• _TO-DO ITEM_:
An exact copy of all the entries is needed, with no images in it.

Bounding box prediction data
■ ■ ■ ■
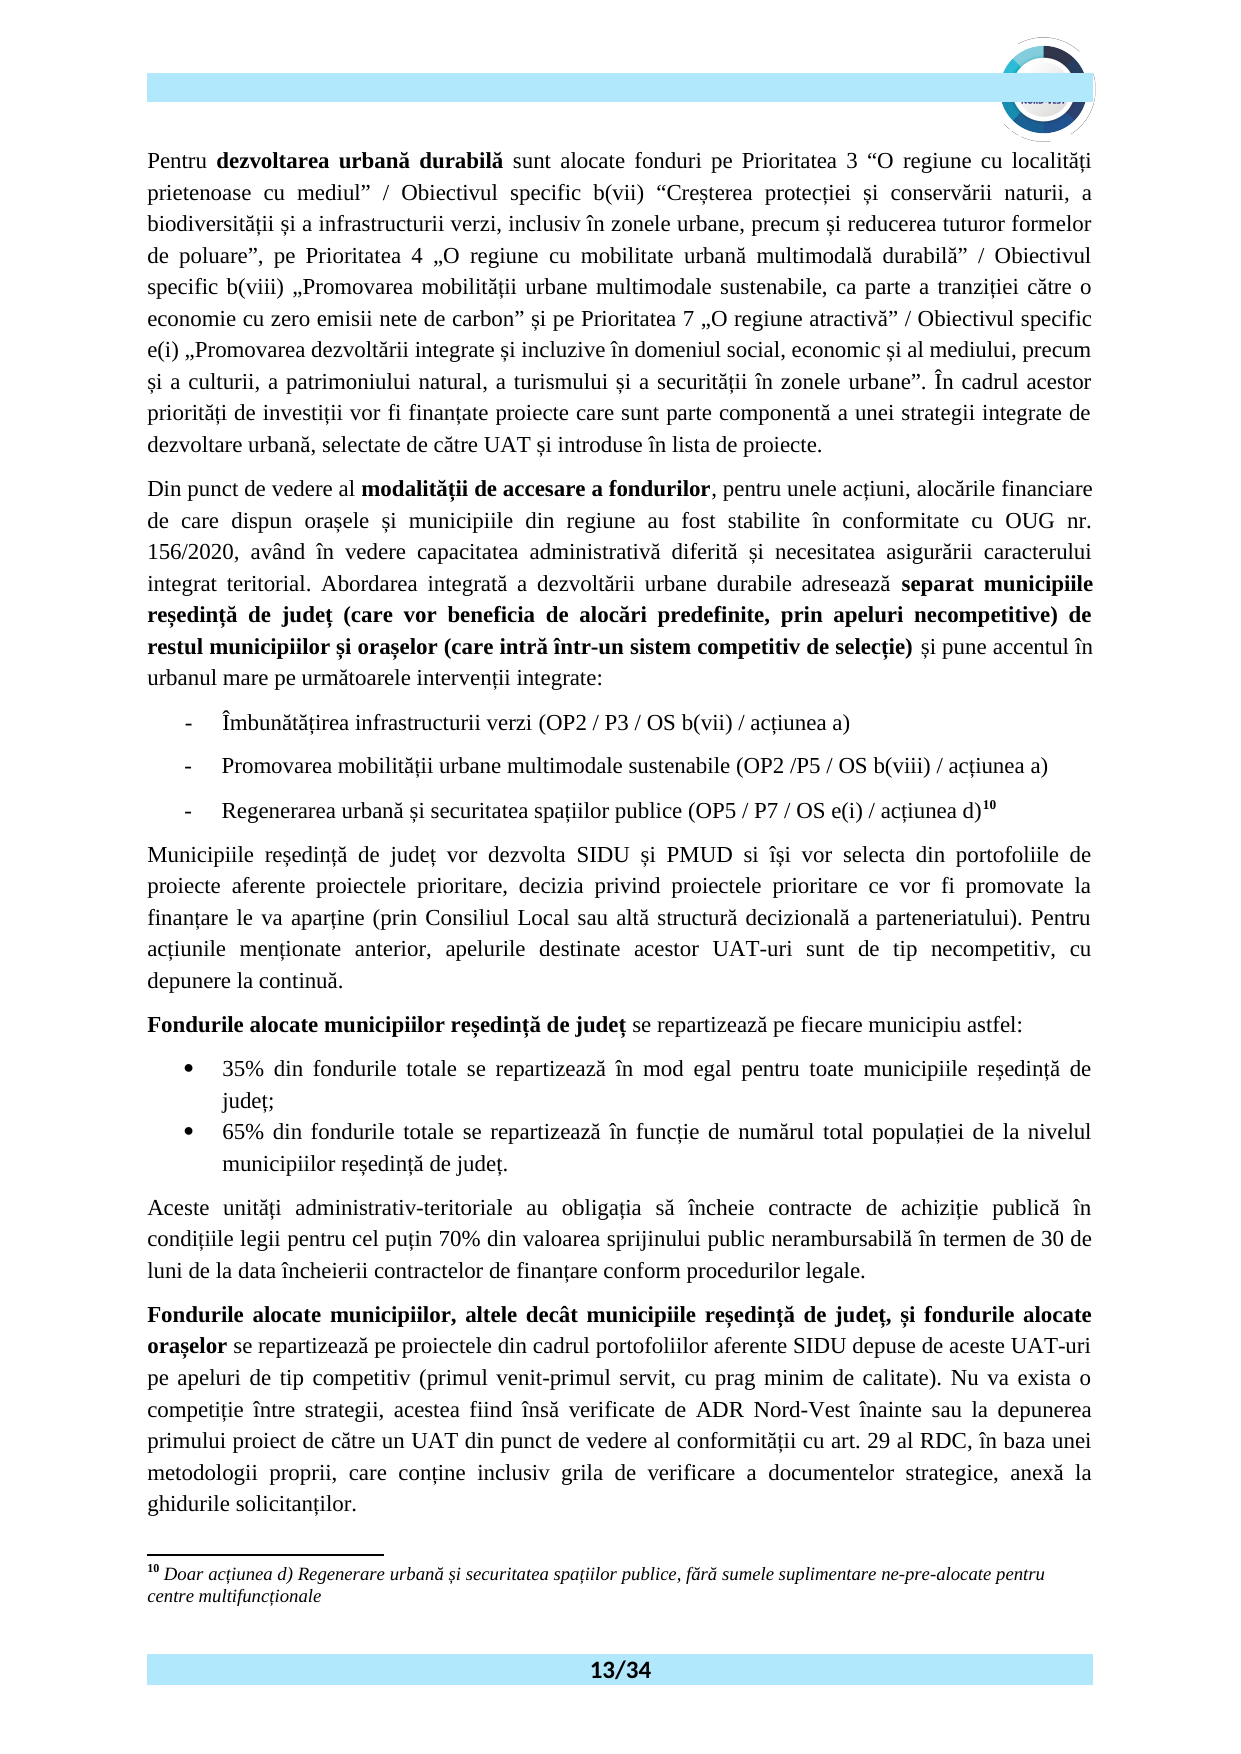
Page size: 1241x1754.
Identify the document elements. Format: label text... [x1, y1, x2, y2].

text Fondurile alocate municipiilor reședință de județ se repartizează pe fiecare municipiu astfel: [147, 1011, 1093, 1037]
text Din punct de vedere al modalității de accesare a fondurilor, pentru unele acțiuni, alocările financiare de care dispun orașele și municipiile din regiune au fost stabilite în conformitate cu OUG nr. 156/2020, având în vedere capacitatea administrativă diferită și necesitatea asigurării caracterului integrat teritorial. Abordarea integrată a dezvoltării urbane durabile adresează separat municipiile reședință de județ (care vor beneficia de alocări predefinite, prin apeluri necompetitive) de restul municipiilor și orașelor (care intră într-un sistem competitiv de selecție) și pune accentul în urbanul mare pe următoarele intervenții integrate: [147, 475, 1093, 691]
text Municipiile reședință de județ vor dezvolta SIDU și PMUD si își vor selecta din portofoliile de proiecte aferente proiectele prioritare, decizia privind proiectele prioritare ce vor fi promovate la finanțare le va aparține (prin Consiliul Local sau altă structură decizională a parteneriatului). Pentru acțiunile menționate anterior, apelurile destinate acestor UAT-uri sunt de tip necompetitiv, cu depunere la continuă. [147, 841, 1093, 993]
■ ■ ■ ■
• _RESULT_:
Page size: 1241x1754.
Identify the document elements. Format: label text... [x1, y1, x2, y2].

text Fondurile alocate municipiilor reședință de județ se repartizează pe fiecare municipiu astfel: [147, 1011, 1093, 1037]
text Din punct de vedere al modalității de accesare a fondurilor, pentru unele acțiuni, alocările financiare de care dispun orașele și municipiile din regiune au fost stabilite în conformitate cu OUG nr. 156/2020, având în vedere capacitatea administrativă diferită și necesitatea asigurării caracterului integrat teritorial. Abordarea integrată a dezvoltării urbane durabile adresează separat municipiile reședință de județ (care vor beneficia de alocări predefinite, prin apeluri necompetitive) de restul municipiilor și orașelor (care intră într-un sistem competitiv de selecție) și pune accentul în urbanul mare pe următoarele intervenții integrate: [147, 475, 1093, 691]
text Municipiile reședință de județ vor dezvolta SIDU și PMUD si își vor selecta din portofoliile de proiecte aferente proiectele prioritare, decizia privind proiectele prioritare ce vor fi promovate la finanțare le va aparține (prin Consiliul Local sau altă structură decizională a parteneriatului). Pentru acțiunile menționate anterior, apelurile destinate acestor UAT-uri sunt de tip necompetitiv, cu depunere la continuă. [147, 841, 1093, 993]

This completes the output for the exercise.